Chapter 30 - Electromagnetic Induction - Exercises and Problems - Page 874: 76

a.) 1 Amp b.) 0 Amps c.) 3 Amps

a.) Immediately when the switch is closed we can say that the inductor acts like a piece of open-wire that doesn't complete the circuit. This is because at $t=0$ the rate of change of current is still zero so $\Delta V_L = -L(0) = 0$ Thus, we can completely ignore the inductor when using Kirchoff's loop law: $\displaystyle \varepsilon - IR_1-IR_2 = 0$ $I = \displaystyle \frac{\varepsilon}{R_1+R_2} = \frac{30}{10+20} = 1$ A The current in the circuit, which passes through the $20$ $\Omega$ resistor, is 1 Amp. b.) When the switch has been open for a long time, we can say that there is a steady current in the circuit such that $\displaystyle \frac{dI}{dt} = 0$. Thus, the inductor just acts like a piece of wire and the circuit becomes "shorted" as the current will completely bypass the $20$ $\Omega$ resistor since it's in parallel with the inductor. Therefore, no current passes through the $20$ $\Omega$ resistor (0 Amp) c.) You might now think that because the switch is now opened, that this is the same question as part a.); that is not true. The difference between part a.) and part c.) is that in part a.) it states that the switch has been open for a long time meaning that no current has run through the circuit.
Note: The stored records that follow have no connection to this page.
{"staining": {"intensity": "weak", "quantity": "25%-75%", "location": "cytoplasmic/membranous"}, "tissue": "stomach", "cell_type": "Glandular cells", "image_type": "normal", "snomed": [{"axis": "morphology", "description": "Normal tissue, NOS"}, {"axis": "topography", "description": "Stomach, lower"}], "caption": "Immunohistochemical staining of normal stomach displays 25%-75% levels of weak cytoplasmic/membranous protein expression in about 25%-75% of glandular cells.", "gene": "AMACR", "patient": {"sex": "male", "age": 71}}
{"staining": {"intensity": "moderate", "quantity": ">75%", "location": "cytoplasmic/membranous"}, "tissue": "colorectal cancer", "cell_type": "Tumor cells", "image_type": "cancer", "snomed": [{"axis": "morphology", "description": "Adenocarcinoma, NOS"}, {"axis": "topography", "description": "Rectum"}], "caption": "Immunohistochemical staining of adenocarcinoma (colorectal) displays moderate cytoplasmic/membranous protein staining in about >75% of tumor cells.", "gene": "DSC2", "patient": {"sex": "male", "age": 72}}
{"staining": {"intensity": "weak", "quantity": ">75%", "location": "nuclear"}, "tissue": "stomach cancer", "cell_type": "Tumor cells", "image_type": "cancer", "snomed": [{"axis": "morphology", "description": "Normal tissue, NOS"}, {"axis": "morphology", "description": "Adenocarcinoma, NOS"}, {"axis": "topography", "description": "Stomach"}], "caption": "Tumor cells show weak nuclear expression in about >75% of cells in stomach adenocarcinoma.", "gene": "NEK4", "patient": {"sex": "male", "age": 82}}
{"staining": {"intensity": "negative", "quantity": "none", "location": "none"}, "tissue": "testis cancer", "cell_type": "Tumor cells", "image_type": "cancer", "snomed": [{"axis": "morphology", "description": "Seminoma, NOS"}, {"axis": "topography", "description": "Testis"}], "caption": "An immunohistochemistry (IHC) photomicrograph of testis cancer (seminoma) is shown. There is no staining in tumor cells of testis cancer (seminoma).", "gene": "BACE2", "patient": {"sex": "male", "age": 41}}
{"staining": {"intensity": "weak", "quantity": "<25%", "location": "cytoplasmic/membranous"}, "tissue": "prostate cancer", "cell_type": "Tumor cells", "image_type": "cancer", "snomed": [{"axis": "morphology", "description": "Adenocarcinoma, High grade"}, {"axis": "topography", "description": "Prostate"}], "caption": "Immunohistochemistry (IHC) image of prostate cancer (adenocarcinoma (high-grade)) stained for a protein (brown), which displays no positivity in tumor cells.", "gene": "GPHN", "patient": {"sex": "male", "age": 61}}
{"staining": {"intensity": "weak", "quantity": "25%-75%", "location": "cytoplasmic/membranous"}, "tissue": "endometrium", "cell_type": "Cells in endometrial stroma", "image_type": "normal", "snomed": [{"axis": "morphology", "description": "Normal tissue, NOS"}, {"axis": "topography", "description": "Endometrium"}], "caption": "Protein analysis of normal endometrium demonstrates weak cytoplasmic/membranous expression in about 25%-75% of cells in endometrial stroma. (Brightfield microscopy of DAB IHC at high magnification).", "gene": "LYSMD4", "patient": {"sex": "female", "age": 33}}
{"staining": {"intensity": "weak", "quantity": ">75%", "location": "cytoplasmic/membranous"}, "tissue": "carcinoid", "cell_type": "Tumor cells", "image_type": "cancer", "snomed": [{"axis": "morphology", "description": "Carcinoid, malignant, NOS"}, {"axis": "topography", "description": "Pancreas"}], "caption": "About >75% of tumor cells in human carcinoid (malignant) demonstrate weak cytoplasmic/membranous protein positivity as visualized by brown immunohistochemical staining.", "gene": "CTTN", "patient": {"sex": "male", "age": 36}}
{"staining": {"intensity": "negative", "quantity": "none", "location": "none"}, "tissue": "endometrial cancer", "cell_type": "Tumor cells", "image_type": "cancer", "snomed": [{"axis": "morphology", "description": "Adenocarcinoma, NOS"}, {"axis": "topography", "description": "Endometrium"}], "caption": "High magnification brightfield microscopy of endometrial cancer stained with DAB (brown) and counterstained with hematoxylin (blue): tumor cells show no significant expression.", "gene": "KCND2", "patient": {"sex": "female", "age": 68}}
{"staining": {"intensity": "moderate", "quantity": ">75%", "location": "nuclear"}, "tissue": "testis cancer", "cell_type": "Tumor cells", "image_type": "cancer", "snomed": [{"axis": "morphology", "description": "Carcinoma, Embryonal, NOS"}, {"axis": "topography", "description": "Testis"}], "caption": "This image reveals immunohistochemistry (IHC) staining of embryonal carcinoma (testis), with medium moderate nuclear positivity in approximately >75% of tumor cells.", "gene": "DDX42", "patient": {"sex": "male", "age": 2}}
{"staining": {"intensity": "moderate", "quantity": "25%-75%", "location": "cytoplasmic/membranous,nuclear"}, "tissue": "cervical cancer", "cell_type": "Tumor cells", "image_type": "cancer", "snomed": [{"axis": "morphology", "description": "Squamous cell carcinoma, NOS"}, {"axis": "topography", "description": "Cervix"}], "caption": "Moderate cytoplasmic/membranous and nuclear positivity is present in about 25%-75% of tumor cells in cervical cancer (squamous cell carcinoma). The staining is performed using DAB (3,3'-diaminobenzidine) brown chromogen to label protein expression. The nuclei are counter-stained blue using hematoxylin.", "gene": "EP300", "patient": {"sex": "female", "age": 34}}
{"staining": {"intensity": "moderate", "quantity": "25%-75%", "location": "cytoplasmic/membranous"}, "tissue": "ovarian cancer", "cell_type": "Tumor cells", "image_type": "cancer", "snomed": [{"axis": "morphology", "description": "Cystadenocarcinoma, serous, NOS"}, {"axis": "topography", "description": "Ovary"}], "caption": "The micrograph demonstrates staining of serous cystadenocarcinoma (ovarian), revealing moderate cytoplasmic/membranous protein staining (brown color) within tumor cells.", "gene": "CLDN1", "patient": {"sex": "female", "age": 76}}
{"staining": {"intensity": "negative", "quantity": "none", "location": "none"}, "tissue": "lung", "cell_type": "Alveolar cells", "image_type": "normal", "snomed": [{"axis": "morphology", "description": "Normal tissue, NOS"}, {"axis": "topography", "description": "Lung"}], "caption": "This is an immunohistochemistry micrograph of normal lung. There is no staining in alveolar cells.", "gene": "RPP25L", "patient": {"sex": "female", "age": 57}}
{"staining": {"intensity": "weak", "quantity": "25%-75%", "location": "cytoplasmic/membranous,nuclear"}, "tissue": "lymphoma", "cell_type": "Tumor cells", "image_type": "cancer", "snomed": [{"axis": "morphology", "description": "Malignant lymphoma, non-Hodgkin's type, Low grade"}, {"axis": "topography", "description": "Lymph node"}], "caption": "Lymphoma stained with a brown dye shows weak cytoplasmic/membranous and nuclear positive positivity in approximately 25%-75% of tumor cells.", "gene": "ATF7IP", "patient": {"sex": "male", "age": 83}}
In part c.), the circuit was closed and then opened, meaning that there was a current running through the system. In part a.) the inductor has no stored energy. In part c.) the inductor HAS stored energy in its magnetic field. So how do we find the current through the $20$ $\Omega$ resistor? When the switch was closed in part b.), even though there wasn't a current through the $20$ $\Omega$ resistor, there was still current through the system that was $\varepsilon - IR_1 = 0\qquad\rightarrow \qquad\displaystyle \frac{\varepsilon}{R_1} = \frac{30}{10} = 3$ A $= I$ Immediately after the switch is opened, this "initial" current that ran through the circuit when the inductor acted as a piece of shorted wire now travels through the $20$ $\Omega$ resistor. Thus, there is a 3 A current running through the $20$ $\Omega$ resistor immediately after the switch is reopened.